[RECORDED DATA Boundary: Start]

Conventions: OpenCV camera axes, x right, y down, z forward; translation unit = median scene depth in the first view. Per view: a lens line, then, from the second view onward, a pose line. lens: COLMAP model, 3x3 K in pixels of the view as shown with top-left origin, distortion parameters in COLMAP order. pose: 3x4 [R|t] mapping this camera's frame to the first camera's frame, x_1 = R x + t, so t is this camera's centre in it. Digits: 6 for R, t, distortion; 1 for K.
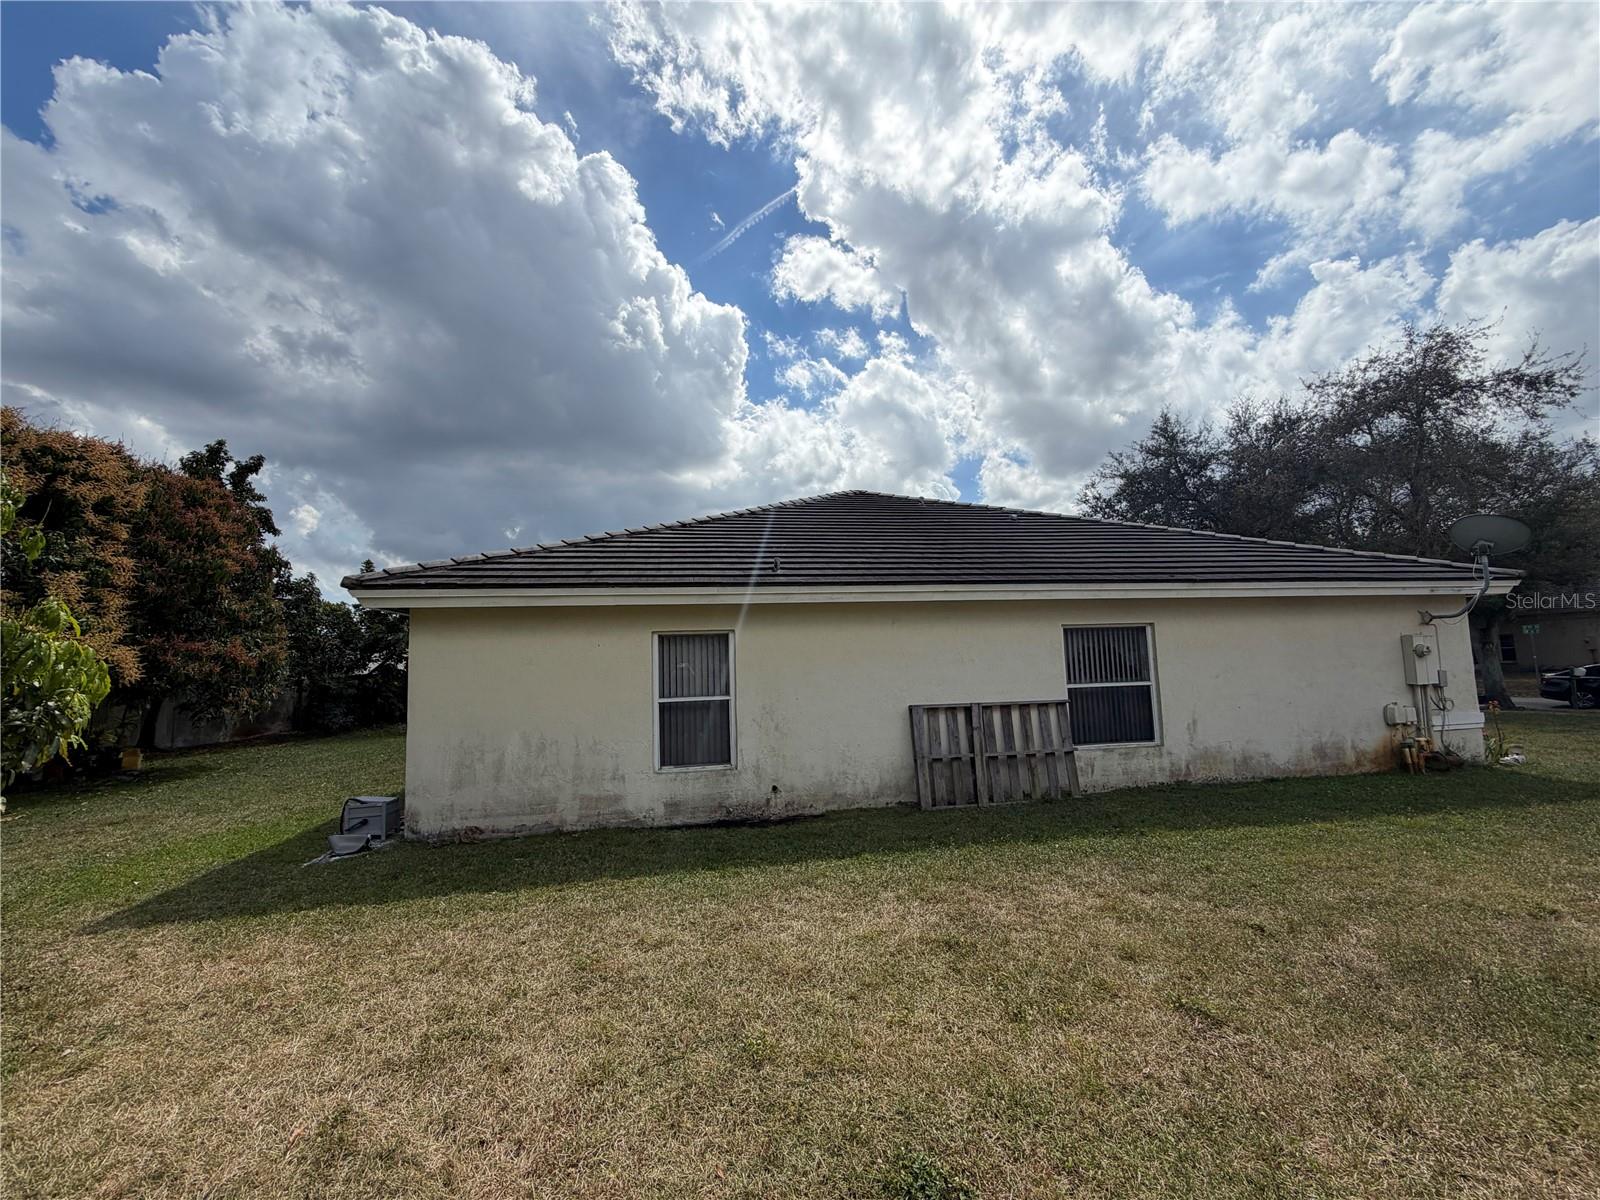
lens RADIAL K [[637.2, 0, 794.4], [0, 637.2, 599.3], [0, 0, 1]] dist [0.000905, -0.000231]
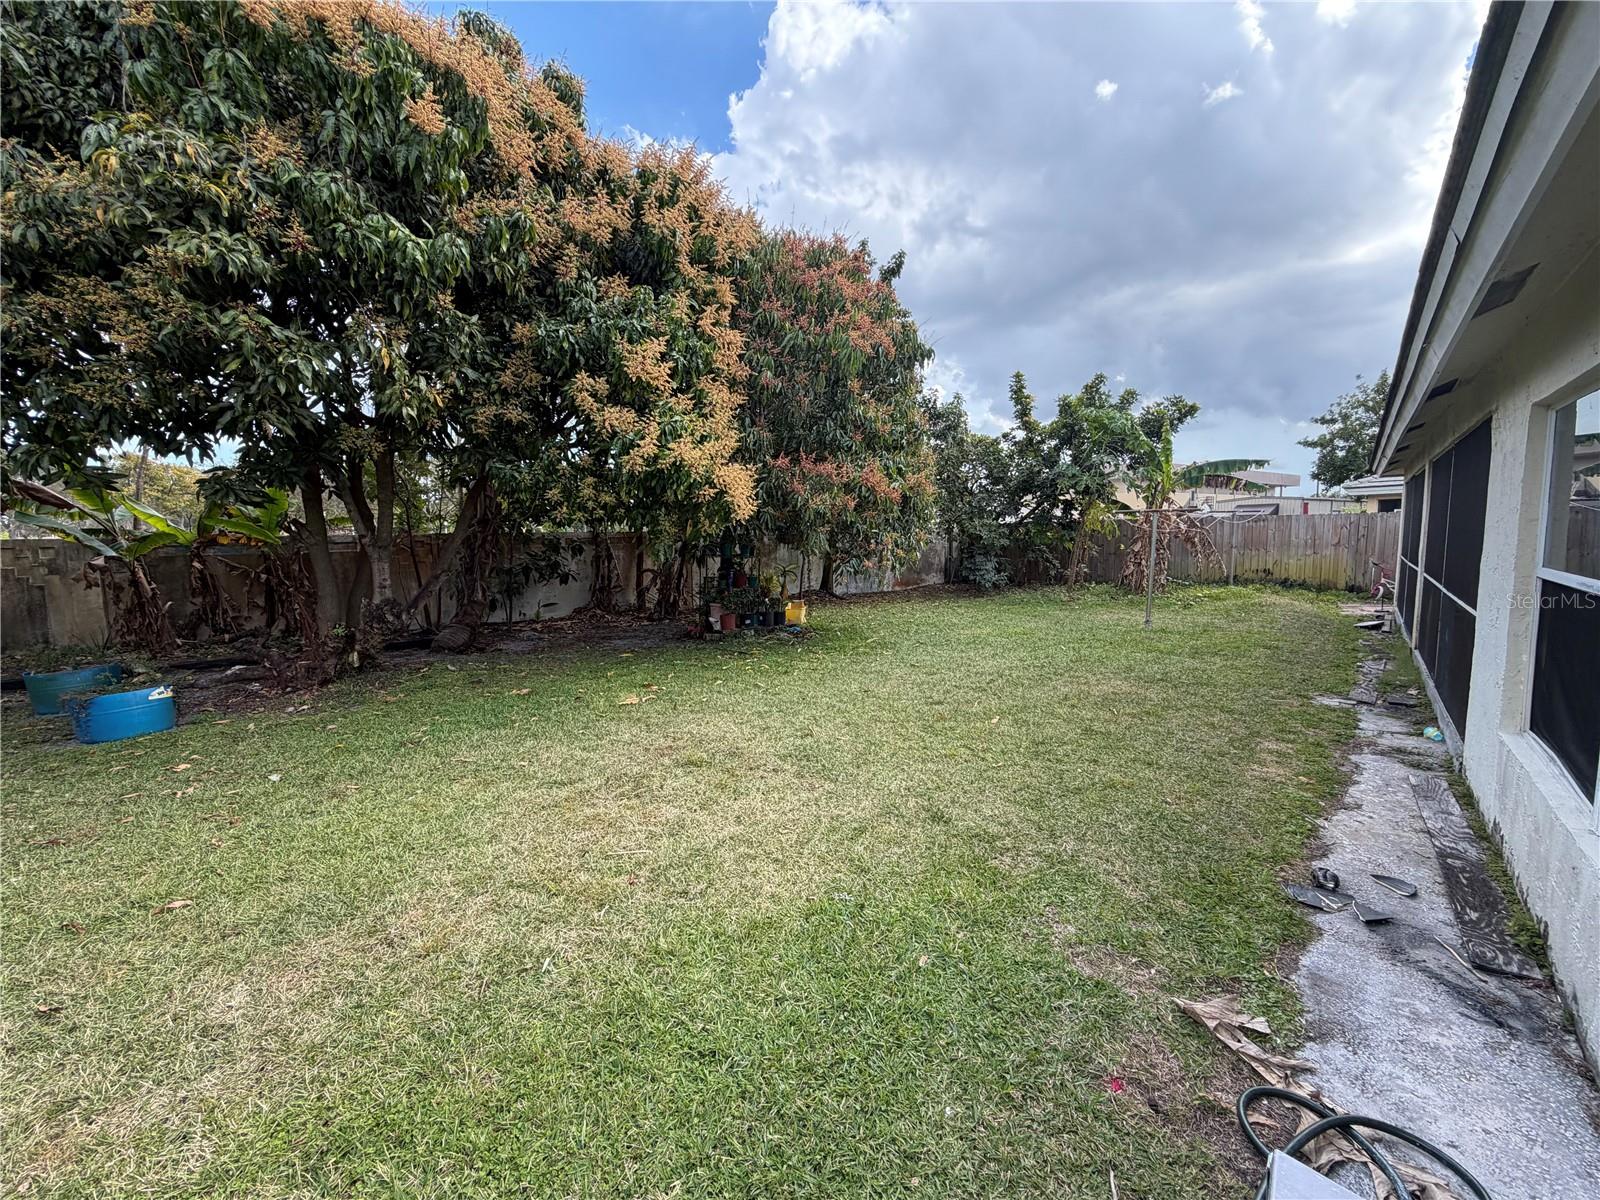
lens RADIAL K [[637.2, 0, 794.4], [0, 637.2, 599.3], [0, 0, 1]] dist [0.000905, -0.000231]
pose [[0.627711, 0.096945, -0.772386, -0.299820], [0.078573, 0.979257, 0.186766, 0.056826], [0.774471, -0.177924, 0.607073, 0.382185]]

[RECORDED DATA Boundary: End]

WHAT THIS TASK INVOLVES → Please reproduce the listing exactly, leaving out any pictures.

RESPONSE →
Conventions: OpenCV camera axes, x right, y down, z forward; translation unit = median scene depth in the first view. Per view: a lens line, then, from the second view onward, a pose line. lens: COLMAP model, 3x3 K in pixels of the view as shown with top-left origin, distortion parameters in COLMAP order. pose: 3x4 [R|t] mapping this camera's frame to the first camera's frame, x_1 = R x + t, so t is this camera's centre in it. Digits: 6 for R, t, distortion; 1 for K.
lens RADIAL K [[637.2, 0, 794.4], [0, 637.2, 599.3], [0, 0, 1]] dist [0.000905, -0.000231]
lens RADIAL K [[637.2, 0, 794.4], [0, 637.2, 599.3], [0, 0, 1]] dist [0.000905, -0.000231]
pose [[0.627711, 0.096945, -0.772386, -0.299820], [0.078573, 0.979257, 0.186766, 0.056826], [0.774471, -0.177924, 0.607073, 0.382185]]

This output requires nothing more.